Judge Meenan recommended the following key features:

1.    The tribunal hearings be held in private.

2.    The statute of limitations would apply to the tribunal in the same manner as it does in legal proceedings.

3.    The chairperson would have the power to determine liability, award damages and make orders as to costs.

4.    The chairperson may be assisted by an expert if necessary.

5.    Cases can be “fast-tracked” where liability is not at issue.

6.    Orders of the tribunal may be published, but with the parties remaining anonymous.

7.   A right of a full rehearing to the High Court would exist.

8.    The chairperson would be tasked with publishing a report detailing his/her determinations and findings.

It is proposed that that such a tribunal would provide a less adversarial, less costly and more efficient route for women and their families seeking to resolve their claim. However, while there is much to be welcomed in the report, a tribunal is not a magic fix for those who have been affected by the controversy.

For example, the tribunal guarantees anonymity as the hearings will be held in private.

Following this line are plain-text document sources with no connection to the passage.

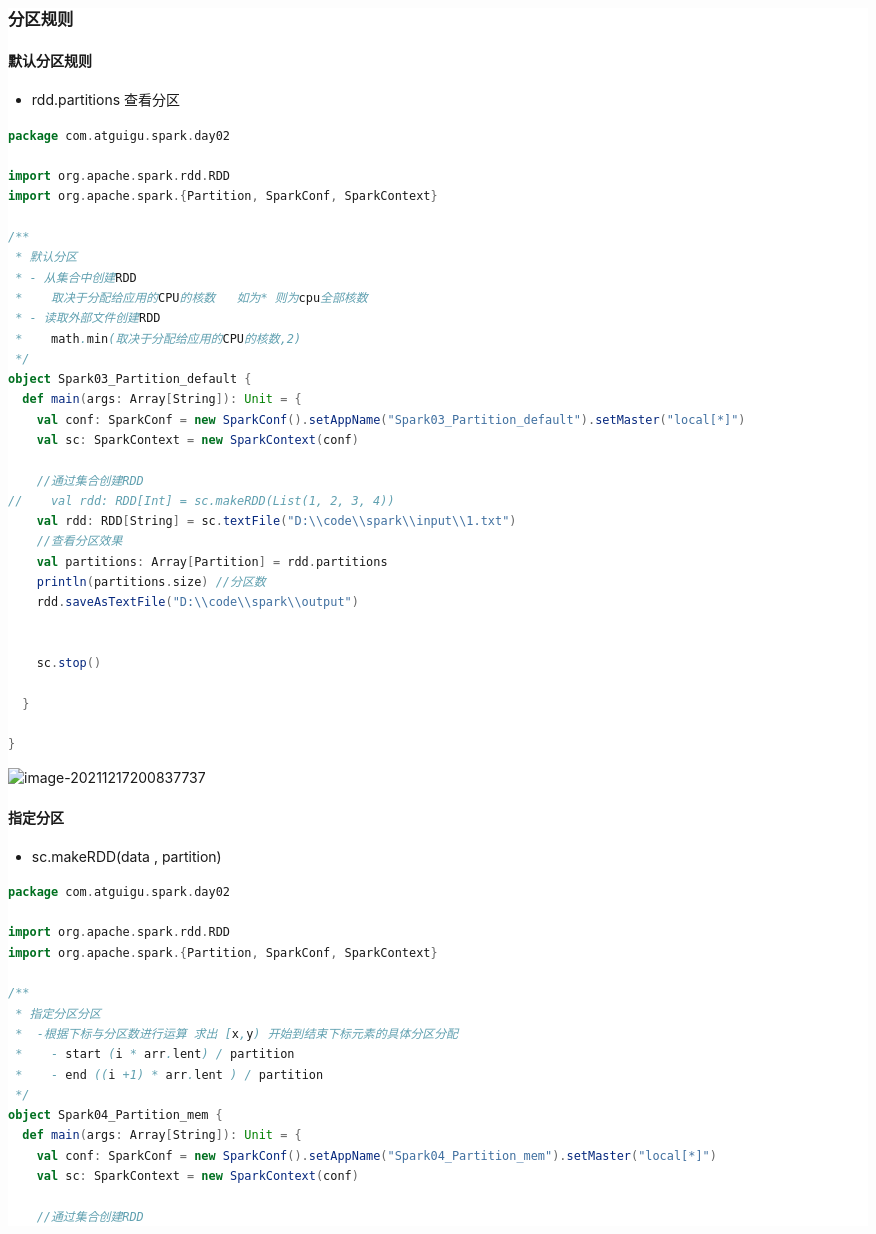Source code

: ### 分区规则

#### 默认分区规则

-  rdd.partitions  查看分区

```scala
package com.atguigu.spark.day02

import org.apache.spark.rdd.RDD
import org.apache.spark.{Partition, SparkConf, SparkContext}

/**
 * 默认分区
 * - 从集合中创建RDD
 *    取决于分配给应用的CPU的核数   如为* 则为cpu全部核数
 * - 读取外部文件创建RDD
 *    math.min(取决于分配给应用的CPU的核数,2)
 */
object Spark03_Partition_default {
  def main(args: Array[String]): Unit = {
    val conf: SparkConf = new SparkConf().setAppName("Spark03_Partition_default").setMaster("local[*]")
    val sc: SparkContext = new SparkContext(conf)

    //通过集合创建RDD
//    val rdd: RDD[Int] = sc.makeRDD(List(1, 2, 3, 4))
    val rdd: RDD[String] = sc.textFile("D:\\code\\spark\\input\\1.txt")
    //查看分区效果
    val partitions: Array[Partition] = rdd.partitions
    println(partitions.size) //分区数
    rdd.saveAsTextFile("D:\\code\\spark\\output")


    sc.stop()

  }

}
```

![image-20211217200837737](https://gitee.com/Iekrwh/md-images/raw/master/images/image-20211217200837737.png)

#### 指定分区

- sc.makeRDD(data , partition)

```scala
package com.atguigu.spark.day02

import org.apache.spark.rdd.RDD
import org.apache.spark.{Partition, SparkConf, SparkContext}

/**
 * 指定分区分区
 *  -根据下标与分区数进行运算 求出 [x,y) 开始到结束下标元素的具体分区分配
 *    - start (i * arr.lent) / partition
 *    - end ((i +1) * arr.lent ) / partition
 */
object Spark04_Partition_mem {
  def main(args: Array[String]): Unit = {
    val conf: SparkConf = new SparkConf().setAppName("Spark04_Partition_mem").setMaster("local[*]")
    val sc: SparkContext = new SparkContext(conf)

    //通过集合创建RDD
```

While, on the face of it, this seems like a positive feature, it may have the unintended consequence of benefitting defendants who would not be open to public scrutiny of their actions and tactics. 

Another proposed benefit is the suggested shorter waiting times. However, to date, the presiding judge of the personal injuries list, Judge Cross, has fast-tracked and finalised a number of these cases, ensuring early trial dates were given where the plaintiff has a shortened life expectancy. They have also been actively case-managed by the court to ensure deadlines are met.

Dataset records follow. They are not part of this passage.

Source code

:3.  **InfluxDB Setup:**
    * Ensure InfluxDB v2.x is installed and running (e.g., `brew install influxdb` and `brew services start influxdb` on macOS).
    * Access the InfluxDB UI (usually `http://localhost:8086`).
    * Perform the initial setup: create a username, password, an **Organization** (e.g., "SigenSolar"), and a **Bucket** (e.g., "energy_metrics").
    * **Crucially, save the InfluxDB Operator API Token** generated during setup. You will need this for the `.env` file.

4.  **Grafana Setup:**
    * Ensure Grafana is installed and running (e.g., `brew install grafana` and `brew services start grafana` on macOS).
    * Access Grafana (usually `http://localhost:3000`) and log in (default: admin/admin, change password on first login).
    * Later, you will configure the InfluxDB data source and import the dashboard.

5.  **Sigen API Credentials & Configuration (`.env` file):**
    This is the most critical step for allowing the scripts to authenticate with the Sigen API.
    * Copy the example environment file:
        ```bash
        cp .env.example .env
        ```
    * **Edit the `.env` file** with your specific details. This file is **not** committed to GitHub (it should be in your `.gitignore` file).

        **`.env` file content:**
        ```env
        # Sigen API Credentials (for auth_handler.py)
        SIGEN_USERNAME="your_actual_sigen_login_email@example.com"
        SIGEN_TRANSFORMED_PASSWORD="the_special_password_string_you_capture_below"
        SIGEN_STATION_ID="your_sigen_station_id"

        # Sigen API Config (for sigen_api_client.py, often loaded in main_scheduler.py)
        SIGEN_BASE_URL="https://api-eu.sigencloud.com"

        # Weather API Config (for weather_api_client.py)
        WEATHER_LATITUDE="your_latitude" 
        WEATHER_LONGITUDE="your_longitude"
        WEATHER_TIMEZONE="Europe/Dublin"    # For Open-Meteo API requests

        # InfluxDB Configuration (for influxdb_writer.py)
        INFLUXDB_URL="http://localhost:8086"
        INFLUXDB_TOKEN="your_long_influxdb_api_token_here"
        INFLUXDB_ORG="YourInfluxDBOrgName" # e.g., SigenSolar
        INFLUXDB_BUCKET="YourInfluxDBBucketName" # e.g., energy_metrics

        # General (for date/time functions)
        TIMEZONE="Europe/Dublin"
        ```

The full right of appeal available from the tribunal to the High Court may delay cases further. Either party is entitled to appeal simply because they are unhappy with the tribunal’s outcome – rather than on a point of law, which is currently required if an appeal is to be brought from the High Court to the Court of Appeal. One could envisage defendants lodging appeals against the findings of the tribunal, seeking a “second bite of the cherry”, further delaying plaintiffs’ finalisation of their case. It could be argued that the essence of the tribunal is still that of an adversarial court process and it has been described as a ‘High Court behind closed doors’ by some commentators.

It is not clear, therefore, whether this tribunal system could in fact deliver a less costly, more efficient system than the current fast-tracked High Court model, which has successfully dealt with a number of these cases already. One of the main, and perhaps justified, criticisms of the litigation process is the cost to the parties and the delay in getting a case on for hearing clearly contributes to the escalation of costs. If the tribunal does not deliver a more timely conclusion of cases, it may also not deliver the desired reduction in costs.

In order for the tribunal to be established, it will first need the approval of the Cabinet and then enabling legislation must be enacted. As ever, the detail of the legislation will need to be seen before it is possible to say whether or not the proposed tribunal will actually produce the desired effect. It is a welcome development that the Government, at the initiative of Judge Meenan, is prepared to consider reforming how these types of cases are handled, though it is disappointing that it took a scandal of this magnitude to make it happen. Ultimately, what everyone wants to see is that the women and families affected by this controversy are dealt with humanely and quickly and with the utmost respect for their dignity and rights.

Mr Jamie Hart is a Partner in the Medical Negligence Department of Augustus Cullen Law with over 10 years’ experience practising in the field of medical negligence litigation.